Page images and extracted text
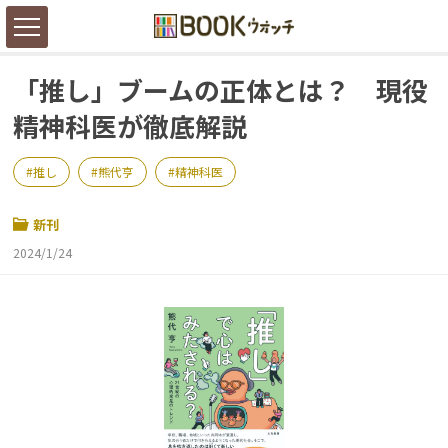
「推し」ブームの正体とは？ 現役
精神科医が徹底解説
推し
熊代亨
精神科医
新刊
2024/1/24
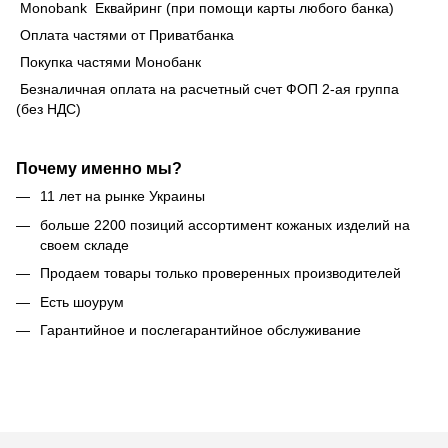
Monobank Еквайринг (при помощи карты любого банка)
Оплата частями от Приватбанка
Покупка частями Монобанк
Безналичная оплата на расчетный счет ФОП 2-ая группа
(без НДС)
Почему именно мы?
11 лет на рынке Украины
больше 2200 позиций ассортимент кожаных изделий на
своем складе
Продаем товары только проверенных производителей
Есть шоурум
Гарантийное и послегарантийное обслуживание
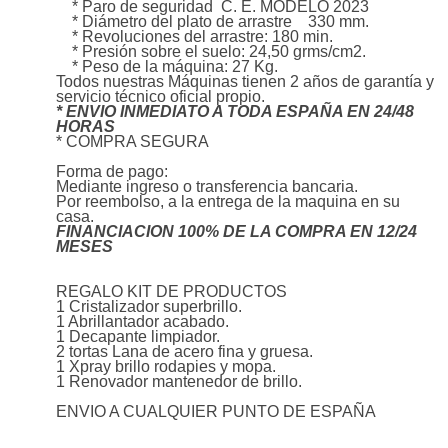
* Paro de seguridad C. E. MODELO 2023
* Diámetro del plato de arrastre 330 mm.
* Revoluciones del arrastre: 180 min.
* Presión sobre el suelo: 24,50 grms/cm2.
* Peso de la máquina: 27 Kg.
Todos nuestras Máquinas tienen 2 años de garantía y
servicio técnico oficial propio.
* ENVIO INMEDIATO A TODA ESPAÑA EN 24/48
HORAS
* COMPRA SEGURA
Forma de pago:
Mediante ingreso o transferencia bancaria.
Por reembolso, a la entrega de la maquina en su
casa.
FINANCIACION 100% DE LA COMPRA EN 12/24
MESES
REGALO KIT DE PRODUCTOS
1 Cristalizador superbrillo.
1 Abrillantador acabado.
1 Decapante limpiador.
2 tortas Lana de acero fina y gruesa.
1 Xpray brillo rodapies y mopa.
1 Renovador mantenedor de brillo.
ENVIO A CUALQUIER PUNTO DE ESPAÑA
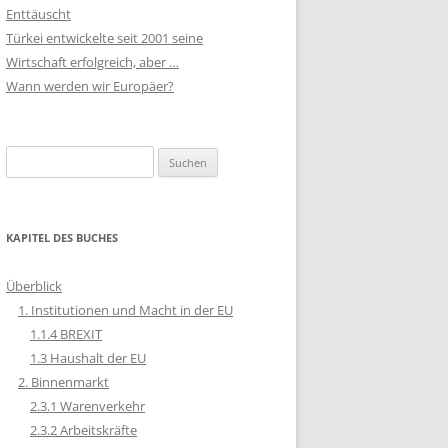
Enttäuscht
Türkei entwickelte seit 2001 seine
Wirtschaft erfolgreich, aber …
Wann werden wir Europäer?
Suchen
nach:
KAPITEL DES BUCHES
Überblick
1. Institutionen und Macht in der EU
1.1.4 BREXIT
1.3 Haushalt der EU
2. Binnenmarkt
2.3.1 Warenverkehr
2.3.2 Arbeitskräfte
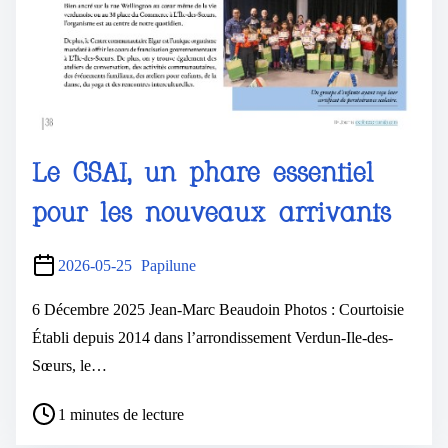
Le CSAI, un phare essentiel
pour les nouveaux arrivants
2026-05-25
Papilune
6 Décembre 2025 Jean-Marc Beaudoin Photos : Courtoisie
Établi depuis 2014 dans l’arrondissement Verdun-Ile-des-
Sœurs, le…
1 minutes de lecture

(What is expected): If a line in the records above includes the string "ESPAÑA", copy it.

(Written response):
* ENVIO INMEDIATO A TODA ESPAÑA EN 24/48
ENVIO A CUALQUIER PUNTO DE ESPAÑA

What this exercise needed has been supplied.